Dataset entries
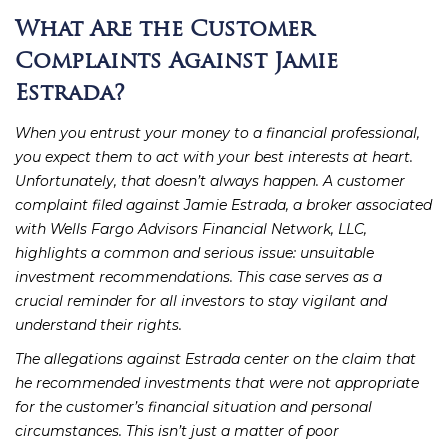
What Are the Customer
Complaints Against Jamie
Estrada?
When you entrust your money to a financial professional,
you expect them to act with your best interests at heart.
Unfortunately, that doesn’t always happen. A customer
complaint filed against Jamie Estrada, a broker associated
with Wells Fargo Advisors Financial Network, LLC,
highlights a common and serious issue: unsuitable
investment recommendations. This case serves as a
crucial reminder for all investors to stay vigilant and
understand their rights.
The allegations against Estrada center on the claim that
he recommended investments that were not appropriate
for the customer’s financial situation and personal
circumstances. This isn’t just a matter of poor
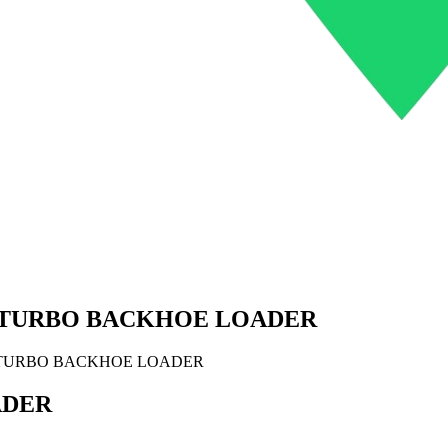
 TURBO BACKHOE LOADER
 TURBO BACKHOE LOADER
ADER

Your task:
Return the text read from each page in the records line for line, unchanged, and leave out the pictures.

Exercise result:
What Are the Customer
Complaints Against Jamie
Estrada?
When you entrust your money to a financial professional,
you expect them to act with your best interests at heart.
Unfortunately, that doesn’t always happen. A customer
complaint filed against Jamie Estrada, a broker associated
with Wells Fargo Advisors Financial Network, LLC,
highlights a common and serious issue: unsuitable
investment recommendations. This case serves as a
crucial reminder for all investors to stay vigilant and
understand their rights.
The allegations against Estrada center on the claim that
he recommended investments that were not appropriate
for the customer’s financial situation and personal
circumstances. This isn’t just a matter of poor
 TURBO BACKHOE LOADER
 TURBO BACKHOE LOADER
ADER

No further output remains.